Quoted passage:

Yes, I think you’re right. When DH and I first met his DD ( age 30+ and a pain) would ring frequently when we were away for a weekend or an overnighter. He would leap to the phone every time until I said I’d had enough. I told him not to pick up but to ring her later at a more convenient time. He did eventually.

Ilovecleaning · 29/11/2023 15:29

jumpingjackrabbit · 29/11/2023 14:48

@Ilovecleaning because part of her enjoys playing this role of being needed and the other part is she has enabled this behaviour and has become the emotional crutch and is now being held hostage to all of this. It is a sad state of affairs.

You’re right and I agree, but the picking up has got to stop otherwise things will never get better. Had a similar problem years ago with DHs adult PITA DD until I convinced him to stop l leaping to the phone. Things did improve 😊

heyhohello · 29/11/2023 15:32

I think it's a balance we all have to find as parents. My Dad still offers unsolicited advice and obviously worries and I'm in my 50s 😁. I have to be careful telling him about anything that has broken or gone wrong. And myself, I'm having to let go and let my DC solve their own problems and they're at university. I do engage with their message and phone calls as much as pos but always remind them it's only ever 'best endeavours' as I'm not perfect myself. 😁

Vroomfondleswaistcoat · 29/11/2023 17:51

I have seen, through a family friend, how this sort of thing eventually devolves.

Exercise objective: Reproduce the forum discussion about answering adult children's phone calls word for word, in full. The records have no connection to the text.

Provided records:
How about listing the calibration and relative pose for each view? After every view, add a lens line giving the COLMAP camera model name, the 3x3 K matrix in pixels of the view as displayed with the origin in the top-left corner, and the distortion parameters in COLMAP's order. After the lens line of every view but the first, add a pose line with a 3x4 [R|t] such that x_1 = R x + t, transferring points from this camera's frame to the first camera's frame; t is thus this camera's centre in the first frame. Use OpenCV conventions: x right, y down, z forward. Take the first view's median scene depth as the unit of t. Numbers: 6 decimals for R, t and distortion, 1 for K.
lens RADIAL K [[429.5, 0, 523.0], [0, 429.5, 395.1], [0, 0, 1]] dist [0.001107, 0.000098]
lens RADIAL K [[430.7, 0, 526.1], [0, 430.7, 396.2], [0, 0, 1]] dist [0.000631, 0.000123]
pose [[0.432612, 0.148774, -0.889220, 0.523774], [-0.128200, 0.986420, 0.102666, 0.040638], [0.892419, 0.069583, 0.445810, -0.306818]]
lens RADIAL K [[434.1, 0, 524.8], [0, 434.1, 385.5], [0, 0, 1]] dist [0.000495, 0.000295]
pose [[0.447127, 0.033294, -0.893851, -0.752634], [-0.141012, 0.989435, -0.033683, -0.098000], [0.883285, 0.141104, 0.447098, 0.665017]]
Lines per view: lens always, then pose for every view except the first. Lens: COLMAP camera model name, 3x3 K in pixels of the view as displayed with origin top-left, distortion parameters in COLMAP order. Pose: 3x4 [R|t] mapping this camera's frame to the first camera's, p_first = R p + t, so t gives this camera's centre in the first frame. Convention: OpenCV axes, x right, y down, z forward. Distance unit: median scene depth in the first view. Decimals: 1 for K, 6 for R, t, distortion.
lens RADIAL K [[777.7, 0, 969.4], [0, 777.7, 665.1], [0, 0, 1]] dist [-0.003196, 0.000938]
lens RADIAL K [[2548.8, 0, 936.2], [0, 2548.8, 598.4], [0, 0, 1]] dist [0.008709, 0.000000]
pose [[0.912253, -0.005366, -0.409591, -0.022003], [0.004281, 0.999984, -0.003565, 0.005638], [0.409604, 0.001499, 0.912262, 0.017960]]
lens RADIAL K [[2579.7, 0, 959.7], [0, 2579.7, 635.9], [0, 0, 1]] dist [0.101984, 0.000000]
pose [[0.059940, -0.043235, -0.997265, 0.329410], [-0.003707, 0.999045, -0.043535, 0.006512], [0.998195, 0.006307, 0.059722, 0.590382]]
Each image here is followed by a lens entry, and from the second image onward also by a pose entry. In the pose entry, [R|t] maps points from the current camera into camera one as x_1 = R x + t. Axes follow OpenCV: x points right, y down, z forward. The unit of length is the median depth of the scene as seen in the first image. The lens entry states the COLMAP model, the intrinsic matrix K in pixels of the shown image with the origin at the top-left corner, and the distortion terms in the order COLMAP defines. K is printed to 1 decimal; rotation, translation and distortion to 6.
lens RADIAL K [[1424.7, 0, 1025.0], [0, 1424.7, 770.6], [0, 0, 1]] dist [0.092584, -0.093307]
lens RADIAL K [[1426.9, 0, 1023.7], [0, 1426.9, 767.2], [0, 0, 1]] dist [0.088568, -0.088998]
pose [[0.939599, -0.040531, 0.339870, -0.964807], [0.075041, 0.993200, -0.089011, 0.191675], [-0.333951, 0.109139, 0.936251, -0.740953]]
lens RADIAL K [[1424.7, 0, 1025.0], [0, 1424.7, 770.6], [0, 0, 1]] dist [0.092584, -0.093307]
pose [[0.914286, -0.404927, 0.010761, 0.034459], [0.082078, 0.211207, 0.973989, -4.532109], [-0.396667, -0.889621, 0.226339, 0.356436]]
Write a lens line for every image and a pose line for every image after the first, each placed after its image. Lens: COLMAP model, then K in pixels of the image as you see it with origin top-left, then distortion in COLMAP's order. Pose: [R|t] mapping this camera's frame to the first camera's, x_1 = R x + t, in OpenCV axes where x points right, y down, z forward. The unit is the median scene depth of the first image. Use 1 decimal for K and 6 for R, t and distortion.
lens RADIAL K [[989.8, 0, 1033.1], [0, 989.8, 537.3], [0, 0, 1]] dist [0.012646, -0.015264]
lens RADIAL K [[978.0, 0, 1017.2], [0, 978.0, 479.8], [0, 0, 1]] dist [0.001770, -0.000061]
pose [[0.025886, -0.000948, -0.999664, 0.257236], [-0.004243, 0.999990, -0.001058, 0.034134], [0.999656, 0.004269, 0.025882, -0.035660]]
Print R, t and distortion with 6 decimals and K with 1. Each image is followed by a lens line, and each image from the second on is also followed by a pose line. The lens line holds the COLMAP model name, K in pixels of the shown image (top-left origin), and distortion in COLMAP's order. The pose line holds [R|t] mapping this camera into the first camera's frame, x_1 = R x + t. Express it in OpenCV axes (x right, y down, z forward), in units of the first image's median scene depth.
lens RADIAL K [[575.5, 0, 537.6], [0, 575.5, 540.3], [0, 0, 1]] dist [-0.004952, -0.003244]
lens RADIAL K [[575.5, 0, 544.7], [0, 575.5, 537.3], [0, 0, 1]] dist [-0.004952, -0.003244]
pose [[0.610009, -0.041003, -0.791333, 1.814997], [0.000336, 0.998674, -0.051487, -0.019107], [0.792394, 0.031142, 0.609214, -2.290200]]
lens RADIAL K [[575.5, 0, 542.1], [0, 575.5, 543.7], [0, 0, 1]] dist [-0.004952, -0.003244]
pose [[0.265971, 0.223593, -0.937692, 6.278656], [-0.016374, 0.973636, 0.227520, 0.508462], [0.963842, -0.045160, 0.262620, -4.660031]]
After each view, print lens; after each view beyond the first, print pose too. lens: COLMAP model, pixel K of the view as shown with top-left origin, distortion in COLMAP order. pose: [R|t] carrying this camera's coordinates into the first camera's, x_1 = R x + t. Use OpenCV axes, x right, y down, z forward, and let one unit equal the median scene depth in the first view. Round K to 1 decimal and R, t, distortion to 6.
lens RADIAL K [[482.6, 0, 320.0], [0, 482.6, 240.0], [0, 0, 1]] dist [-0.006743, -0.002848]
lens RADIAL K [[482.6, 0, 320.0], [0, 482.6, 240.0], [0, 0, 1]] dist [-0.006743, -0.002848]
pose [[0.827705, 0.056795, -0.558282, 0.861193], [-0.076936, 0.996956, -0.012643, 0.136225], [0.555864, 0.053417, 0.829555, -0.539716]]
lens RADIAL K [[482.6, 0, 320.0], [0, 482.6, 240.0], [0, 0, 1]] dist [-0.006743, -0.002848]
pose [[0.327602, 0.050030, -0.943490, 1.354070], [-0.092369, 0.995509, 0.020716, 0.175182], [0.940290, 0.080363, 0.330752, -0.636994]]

Completed task:
Yes, I think you’re right. When DH and I first met his DD ( age 30+ and a pain) would ring frequently when we were away for a weekend or an overnighter. He would leap to the phone every time until I said I’d had enough. I told him not to pick up but to ring her later at a more convenient time. He did eventually.

Ilovecleaning · 29/11/2023 15:29

jumpingjackrabbit · 29/11/2023 14:48

@Ilovecleaning because part of her enjoys playing this role of being needed and the other part is she has enabled this behaviour and has become the emotional crutch and is now being held hostage to all of this. It is a sad state of affairs.

You’re right and I agree, but the picking up has got to stop otherwise things will never get better. Had a similar problem years ago with DHs adult PITA DD until I convinced him to stop l leaping to the phone. Things did improve 😊

heyhohello · 29/11/2023 15:32

I think it's a balance we all have to find as parents. My Dad still offers unsolicited advice and obviously worries and I'm in my 50s 😁. I have to be careful telling him about anything that has broken or gone wrong. And myself, I'm having to let go and let my DC solve their own problems and they're at university. I do engage with their message and phone calls as much as pos but always remind them it's only ever 'best endeavours' as I'm not perfect myself. 😁

Vroomfondleswaistcoat · 29/11/2023 17:51

I have seen, through a family friend, how this sort of thing eventually devolves.